A significant portion of the contemporary ecumenical movement centers on baptism, where lines of consensus are appearing among Christian churches.
That's according to Dr. Gayle Carlton Felton, assistant professor of Christian Nurture at Duke Divinity School. She was one of five speakers at the "Baptism Meaning and Practice" seminar, hosted by the First United Methodist Church of Salt Lake City Feb. 20-22.Felton, who wrote the book, "This Gift of Water," said during her Feb. 21 morning speech that there are seven trends appearing in baptism that are forming these lines of consensus among many Christian churches.
"Baptism and other sacraments are being seen as part of corporate worship," she said, explaining the trend is that it is no longer a private family occasion.
Second, she said baptism is becoming a sacrament, not just an ordinance in many churches now.
Third, she said more water is being used in baptism - even if sprinkling is the method used.
She also said baptism is being seen more and more as an invitation into the church and is the first public affirmation of a person's Christian faith.
Baptism is being linked more closely with the sacrament of Holy Communion, too, and is becoming more a mark of Christian discipleship.
"When we are baptized, we are commissioned," Felton said.
She also traced the history of baptism from the early Christian Church to the Reformation.
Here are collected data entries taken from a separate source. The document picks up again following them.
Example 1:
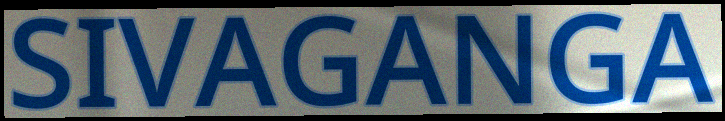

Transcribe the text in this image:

SIVAGANGA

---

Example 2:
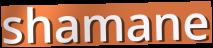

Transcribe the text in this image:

shamane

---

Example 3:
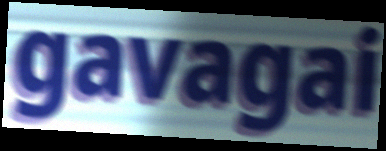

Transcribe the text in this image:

gavagai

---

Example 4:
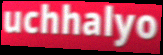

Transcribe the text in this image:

uchhalyo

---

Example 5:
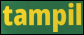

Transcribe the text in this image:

tampil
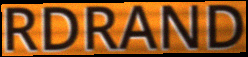
RDRAND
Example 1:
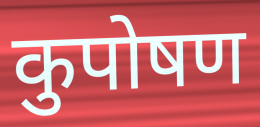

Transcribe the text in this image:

कुपोषण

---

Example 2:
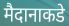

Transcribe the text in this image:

मैदानाकडे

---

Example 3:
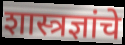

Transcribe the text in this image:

शास्त्रज्ञांचे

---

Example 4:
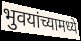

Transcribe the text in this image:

भुवयांच्यामध्ये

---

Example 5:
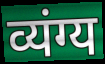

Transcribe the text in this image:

व्यंग्य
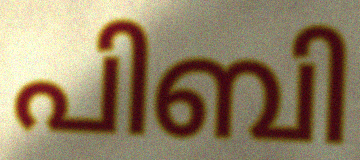
പിബി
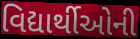
વિદ્યાર્થીઓની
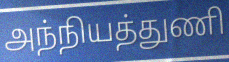
அந்நியத்துணி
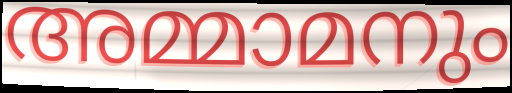
അമ്മാമനും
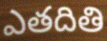
ఎతదితి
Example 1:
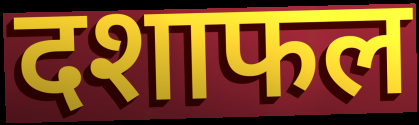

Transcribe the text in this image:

दशाफल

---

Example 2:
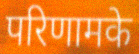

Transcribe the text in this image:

परिणामके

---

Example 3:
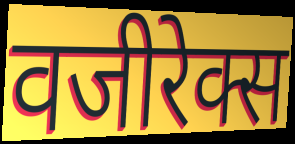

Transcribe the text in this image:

वजीरेक्स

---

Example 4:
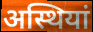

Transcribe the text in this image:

अस्थियां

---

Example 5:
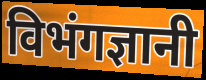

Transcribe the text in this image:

विभंगज्ञानी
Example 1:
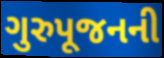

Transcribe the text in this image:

ગુરુપૂજનની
Infant baptism was the accepted tradition in early Christian families, because those children would be trained in the faith. Otherwise, it was many times a three-year training process for an adult, she said.
Elder Jay E. Jensen, a member of the First Quorum of the Seventy of The Church of Jesus Christ of Latter-day Saints, was another speaker at the seminar. He gave a 45-minute presentation Feb. 20 on "Baptism and the LDS Tradition."
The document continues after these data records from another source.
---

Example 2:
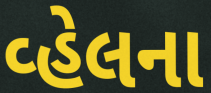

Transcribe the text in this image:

વ્હેલના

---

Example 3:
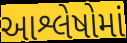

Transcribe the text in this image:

આશ્લેષોમાં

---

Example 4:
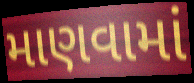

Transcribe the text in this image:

માણવામાં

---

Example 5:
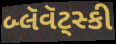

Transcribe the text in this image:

બ્લૅવૅટ્સ્કી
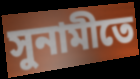
সুনামীতে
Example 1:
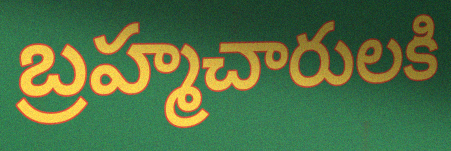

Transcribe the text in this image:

బ్రహ్మచారులకి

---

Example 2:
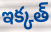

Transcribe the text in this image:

ఇక్కత్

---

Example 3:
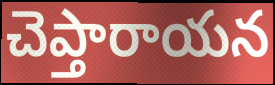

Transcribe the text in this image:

చెప్తారాయన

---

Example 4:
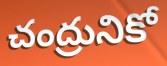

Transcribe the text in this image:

చంద్రునికో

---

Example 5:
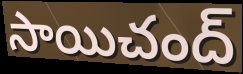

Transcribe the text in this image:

సాయిచంద్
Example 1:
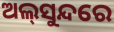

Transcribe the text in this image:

ଅଲ୍‌ସୁନ୍ଦରେ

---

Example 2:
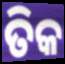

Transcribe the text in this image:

ତିକ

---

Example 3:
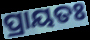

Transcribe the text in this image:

ପ୍ରାୟତଃ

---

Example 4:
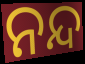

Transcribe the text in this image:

ନନ୍ଦ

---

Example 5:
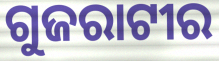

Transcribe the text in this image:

ଗୁଜରାଟୀର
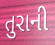
તુરાની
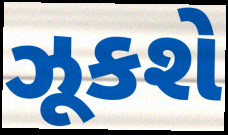
ઝૂકશે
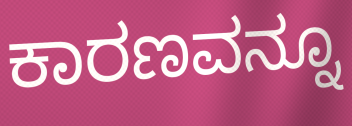
ಕಾರಣವನ್ನೂ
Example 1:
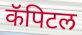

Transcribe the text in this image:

कॅपिटल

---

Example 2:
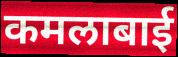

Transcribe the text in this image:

कमलाबाई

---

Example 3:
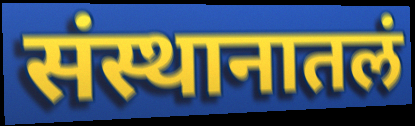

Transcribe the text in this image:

संस्थानातलं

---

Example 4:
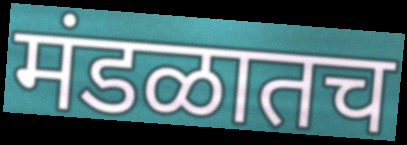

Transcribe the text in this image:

मंडळातच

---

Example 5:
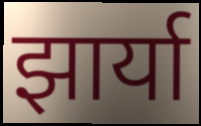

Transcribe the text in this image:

झार्या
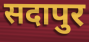
सदापुर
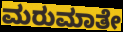
ಮರುಮಾತೇ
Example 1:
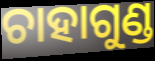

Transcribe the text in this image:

ଚାହାଗୁଣ୍ଡ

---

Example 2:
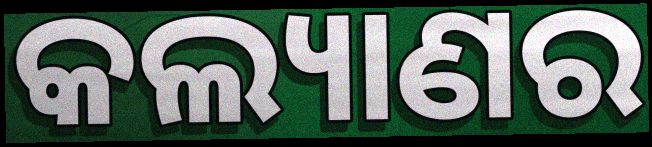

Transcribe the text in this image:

କଲ୍ୟାଣର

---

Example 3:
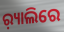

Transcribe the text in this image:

ର଼୍ୟାଲିରେ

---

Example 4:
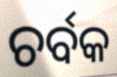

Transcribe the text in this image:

ଚର୍ବକ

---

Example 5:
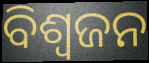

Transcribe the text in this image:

ବିଶ୍ଵଜନ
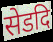
सेडदि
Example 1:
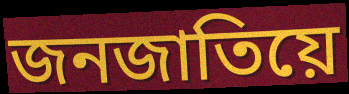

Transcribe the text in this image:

জনজাতিয়ে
Elder Jensen said baptism is an essential initiatory ordinance in the LDS Church and that proper authority is needed to baptize.
Regarding ecumenical implications, he said he couldn't speak for the Methodist faith, but for the LDS Church, baptisms performed by ministers of other religions are not accepted.
"The reasons have to do with the question of proper authority and with the purpose of baptism," he said.
However, he also stressed that the church does not believe that anyone not baptized into the LDS faith is damned to hell.
"In God's grace, goodness and justice, provisions are made for teaching his gospel in this life and in the next life," Elder Jensen said.
The three other speakers at the three-day event included Dr. Bruce Robbins, the General secretary of the General Commissions on Christian Unity and Interreligious Concerns for the United Methodist Church. He addressed baptism and interreligious concerns.
"Strengthening Worship for the 21st Century" was addressed by the Rev. Daniel T. Benedict Jr., a member of the General Board of Discipleship of the United Methodist Church.